To solve the problem step by step, we will follow the given conditions and use the properties of hyperbolas. ### Step 1: Identify the hyperbola and its parameters The equation of the hyperbola is given as: \[ \frac{x^2}{16} - \frac{y^2}{6} = 1 \] From this equation, we can identify: - \( a^2 = 16 \) → \( a = 4 \) - \( b^2 = 6 \) → \( b = \sqrt{6} \) ### Step 2: Find the foci and directrices The foci of the hyperbola are located at: \[ (\pm c, 0) \quad \text{where } c = \sqrt{a^2 + b^2} = \sqrt{16 + 6} = \sqrt{22} \] Thus, the foci are at: \[ (\sqrt{22}, 0) \quad \text{and} \quad (-\sqrt{22}, 0) \] The equations of the directrices are given by: \[ x = \pm \frac{a}{e} \quad \text{where } e = \frac{c}{a} = \frac{\sqrt{22}}{4} \] Calculating \( e \): \[ e = \frac{\sqrt{22}}{4} \] Thus, the right directrix is: \[ x = \frac{4}{\frac{\sqrt{22}}{4}} = \frac{16}{\sqrt{22}} \] ### Step 3: Set up the distance equations Let the point \( P \) on the hyperbola be \( (x, y) \). The distance from the right directrix is: \[ d_{directrix} = x - \frac{16}{\sqrt{22}} \] The distances from the foci to the point \( P \) are: \[ d_{focus1} = \sqrt{(x - \sqrt{22})^2 + y^2} \] \[ d_{focus2} = \sqrt{(x + \sqrt{22})^2 + y^2} \] ### Step 4: Average distance from the foci The average distance from the two foci is: \[ d_{avg} = \frac{d_{focus1} + d_{focus2}}{2} \] ### Step 5: Set up the equation based on the problem statement According to the problem, the distance from the right directrix is equal to the average of the distances from the two foci: \[ x - \frac{16}{\sqrt{22}} = \frac{\sqrt{(x - \sqrt{22})^2 + y^2} + \sqrt{(x + \sqrt{22})^2 + y^2}}{2} \] ### Step 6: Substitute \( y^2 \) using the hyperbola equation From the hyperbola equation, we have: \[ y^2 = 6\left(\frac{x^2}{16} - 1\right) = \frac{6x^2}{16} - 6 = \frac{3x^2}{8} - 6 \] ### Step 7: Substitute \( y^2 \) into the distance equations Now, substitute \( y^2 \) into the distance equations and simplify.

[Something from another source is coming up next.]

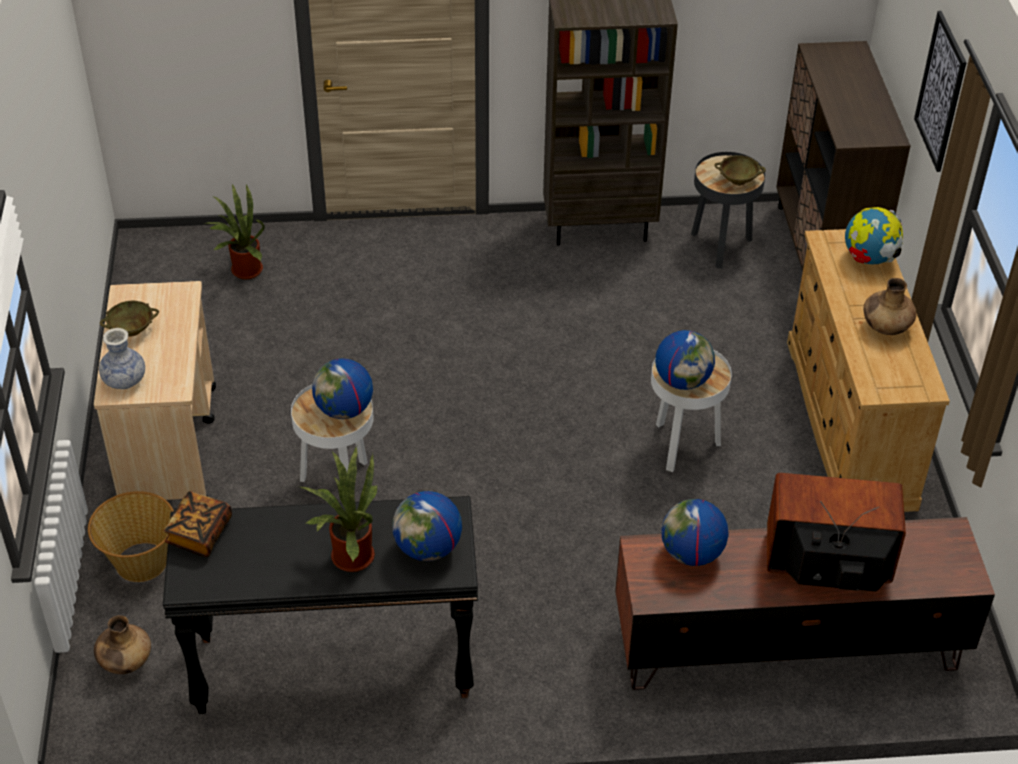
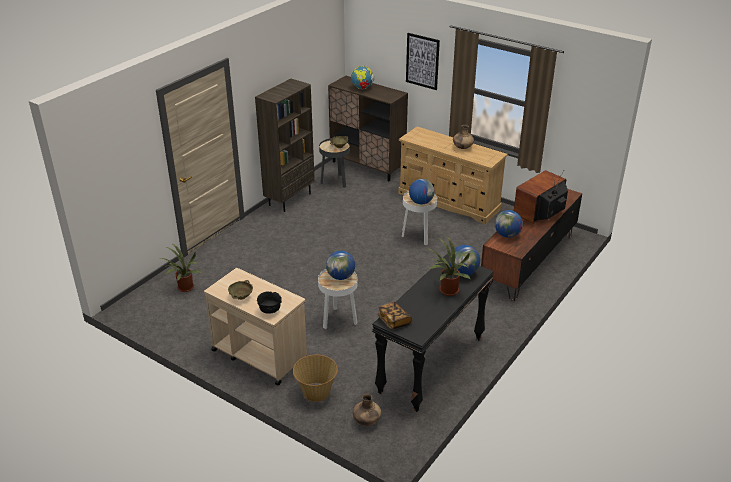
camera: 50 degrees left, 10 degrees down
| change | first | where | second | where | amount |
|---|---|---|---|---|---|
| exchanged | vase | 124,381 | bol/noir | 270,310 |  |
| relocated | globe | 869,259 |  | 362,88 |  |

This will yield a quadratic equation in \( x \). ### Step 8: Solve the quadratic equation After simplification, solve the quadratic equation to find the possible values of \( x \). ### Final Step: Identify the correct x-coordinate After solving, we will find the x-coordinate of point \( P \).